= РАБОЧЕЕ ЗАДАНИЕ =
Представьте все строки приведенных ниже записей в виде JSON-списка строк, по одному элементу на строку, опустив пустые строки. Строки с обозначениями картинок в ответ не включайте.

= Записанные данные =
>>>

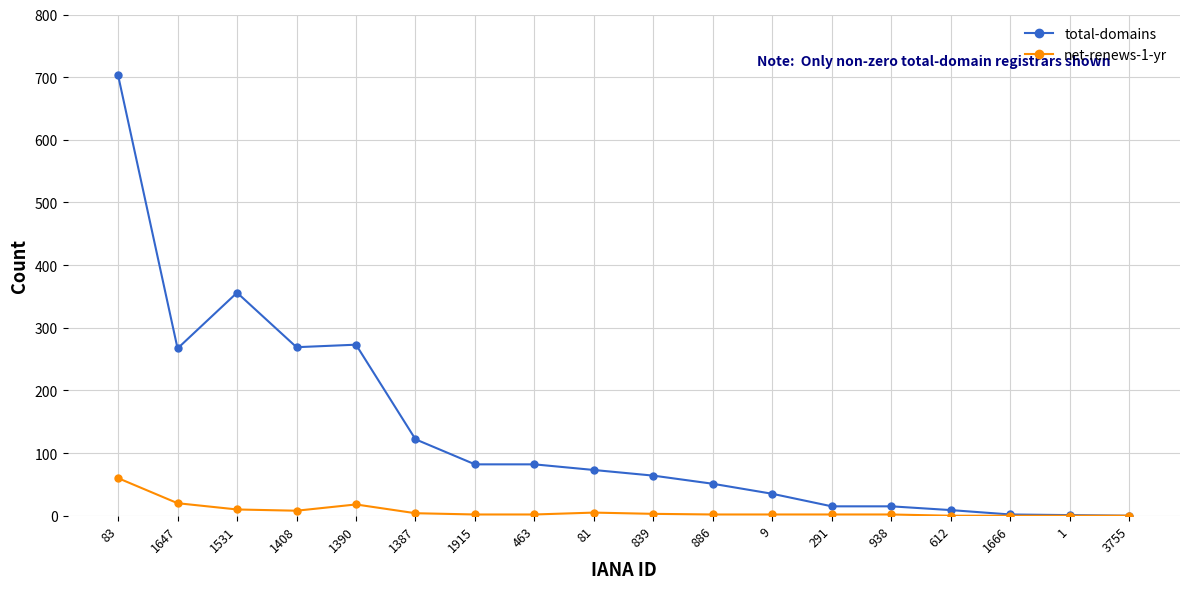

How many data points in net-renews-1-yr are less than 2?

4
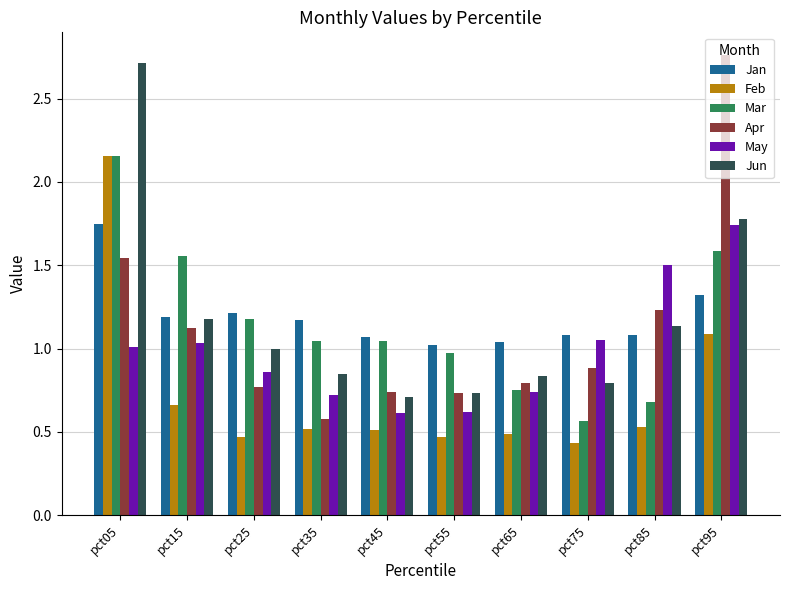

At pct95, list the series in order from smallest to largest.

Feb, Jan, Mar, May, Jun, Apr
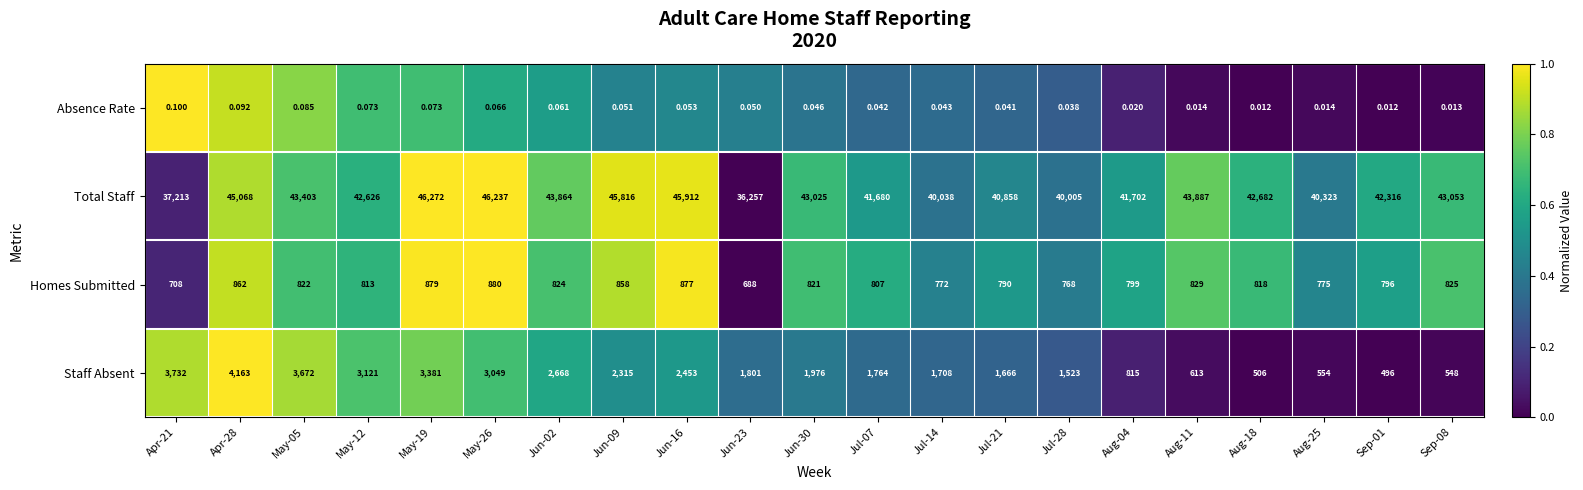

Rank the series at May-12 from highest to lowest value.

Total Staff, Staff Absent, Homes Submitted, Absence Rate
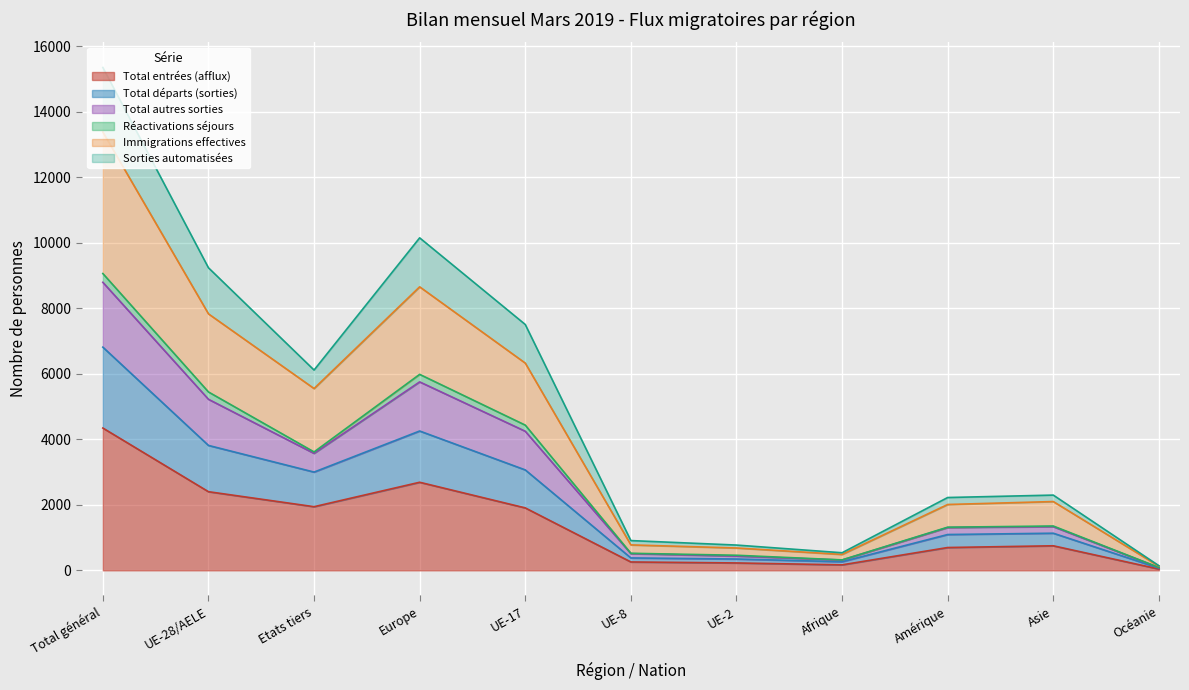

At which label does Total entrées (afflux) reach its peak?

Total général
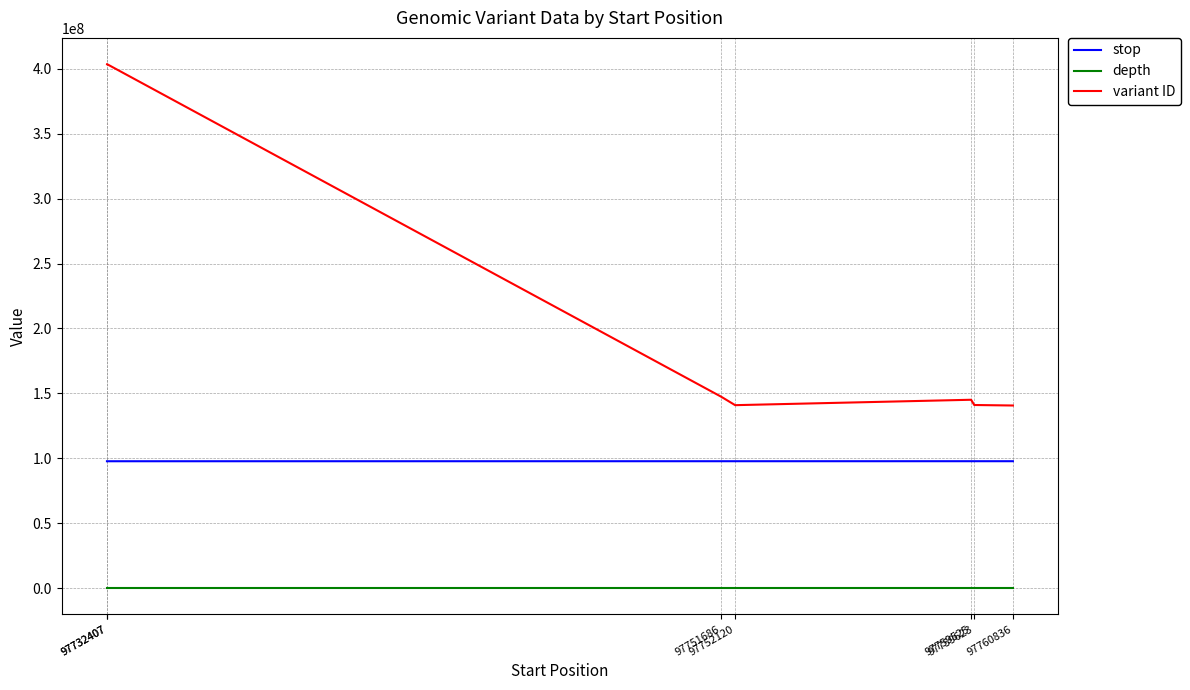

True or false: variant ID and depth cross at least once.

False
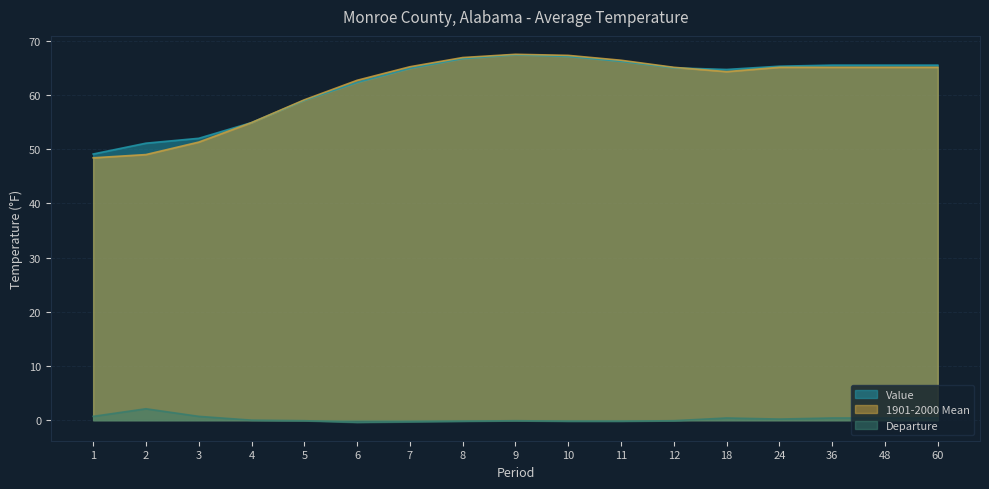

Reading left to right, transcribe all the data shown in this chart.

Value: 1=49.1	2=51.1	3=52.0	4=54.9	5=59.0	6=62.3	7=64.9	8=66.7	9=67.4	10=67.1	11=66.2	12=65.0	18=64.7	24=65.3	36=65.5	48=65.5	60=65.5
1901-2000 Mean: 1=48.4	2=49.0	3=51.3	4=54.9	5=59.1	6=62.7	7=65.2	8=66.9	9=67.5	10=67.3	11=66.4	12=65.1	18=64.3	24=65.1	36=65.1	48=65.1	60=65.1
Departure: 1=0.7	2=2.1	3=0.7	4=0.0	5=-0.1	6=-0.4	7=-0.3	8=-0.2	9=-0.1	10=-0.2	11=-0.2	12=-0.1	18=0.4	24=0.2	36=0.4	48=0.4	60=0.4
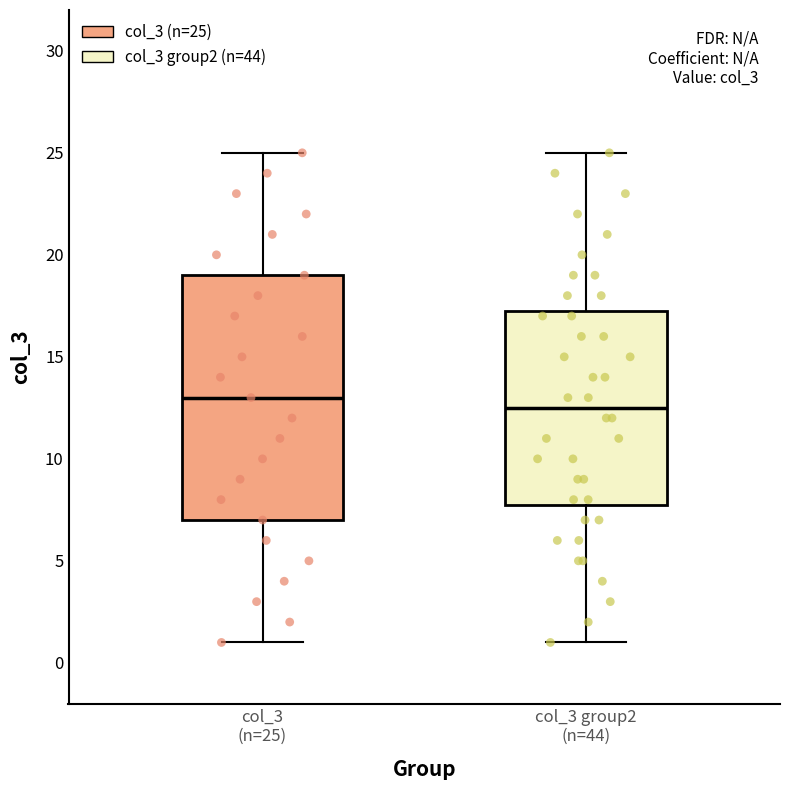

Comparing the boxes themselves (not the whiskers), which one is the tallest?

col_3 (n=25)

<<<

= РЕЗУЛЬТАТ ЗАДАНИЯ =
[
  "How many data points in net-renews-1-yr are less than 2?",
  "4",
  "At pct95, list the series in order from smallest to largest.",
  "Feb, Jan, Mar, May, Jun, Apr",
  "Rank the series at May-12 from highest to lowest value.",
  "Total Staff, Staff Absent, Homes Submitted, Absence Rate",
  "At which label does Total entrées (afflux) reach its peak?",
  "Total général",
  "True or false: variant ID and depth cross at least once.",
  "False",
  "Reading left to right, transcribe all the data shown in this chart.",
  "Value: 1=49.1\t2=51.1\t3=52.0\t4=54.9\t5=59.0\t6=62.3\t7=64.9\t8=66.7\t9=67.4\t10=67.1\t11=66.2\t12=65.0\t18=64.7\t24=65.3\t36=65.5\t48=65.5\t60=65.5",
  "1901-2000 Mean: 1=48.4\t2=49.0\t3=51.3\t4=54.9\t5=59.1\t6=62.7\t7=65.2\t8=66.9\t9=67.5\t10=67.3\t11=66.4\t12=65.1\t18=64.3\t24=65.1\t36=65.1\t48=65.1\t60=65.1",
  "Departure: 1=0.7\t2=2.1\t3=0.7\t4=0.0\t5=-0.1\t6=-0.4\t7=-0.3\t8=-0.2\t9=-0.1\t10=-0.2\t11=-0.2\t12=-0.1\t18=0.4\t24=0.2\t36=0.4\t48=0.4\t60=0.4",
  "Comparing the boxes themselves (not the whiskers), which one is the tallest?",
  "col_3 (n=25)"
]